■ **EXERCISE DIRECTIONS**
Every record needs to come back as written, except for the pictures.

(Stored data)

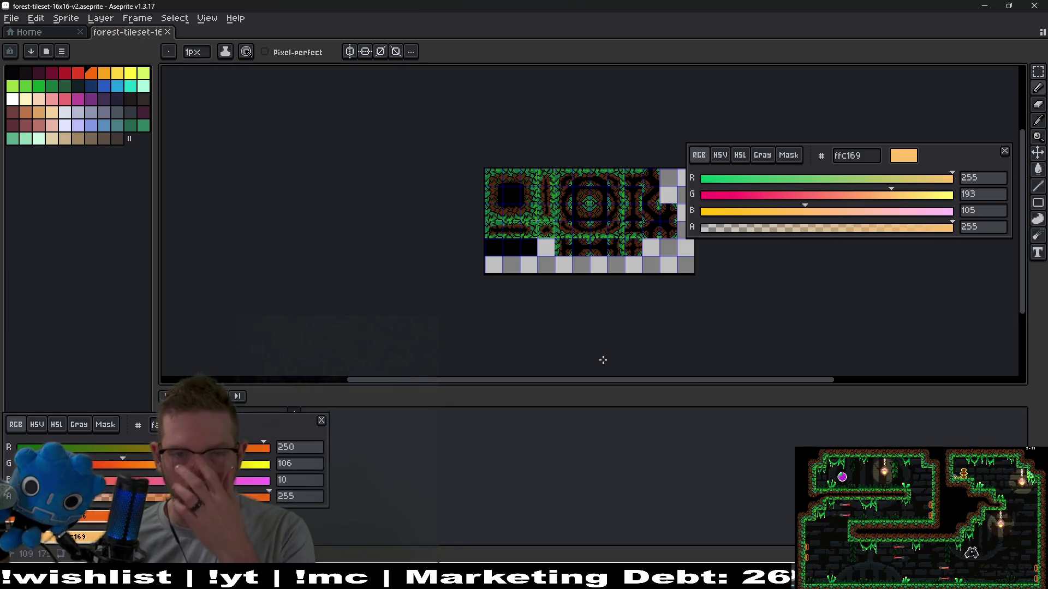
# Move the floating colour panels aside and select the tileset's tiles layer
pyautogui.scroll(-2, 586, 209)
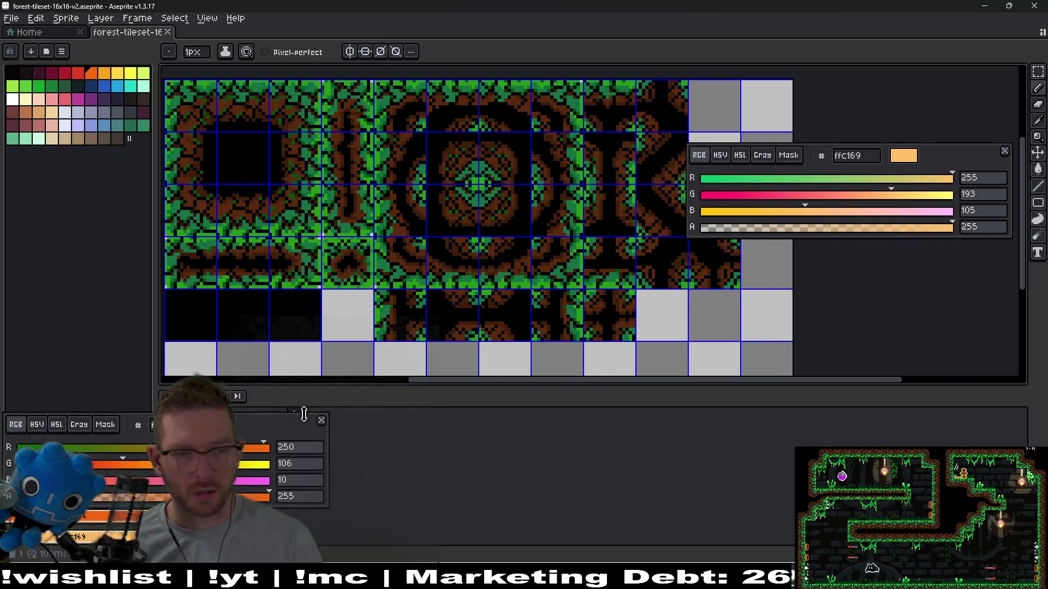
pyautogui.moveTo(299, 425)
pyautogui.mouseDown()
pyautogui.moveTo(1017, 295)
pyautogui.moveTo(983, 273)
pyautogui.mouseUp()
pyautogui.moveTo(964, 163); pyautogui.dragTo(951, 395)
pyautogui.scroll(-5, 534, 271)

■ **TASK ANSWER**
# Move the floating colour panels aside and select the tileset's tiles layer
pyautogui.scroll(-2, 586, 209)
pyautogui.moveTo(299, 425)
pyautogui.mouseDown()
pyautogui.moveTo(1017, 295)
pyautogui.moveTo(983, 273)
pyautogui.mouseUp()
pyautogui.moveTo(964, 163); pyautogui.dragTo(951, 395)
pyautogui.scroll(-5, 534, 271)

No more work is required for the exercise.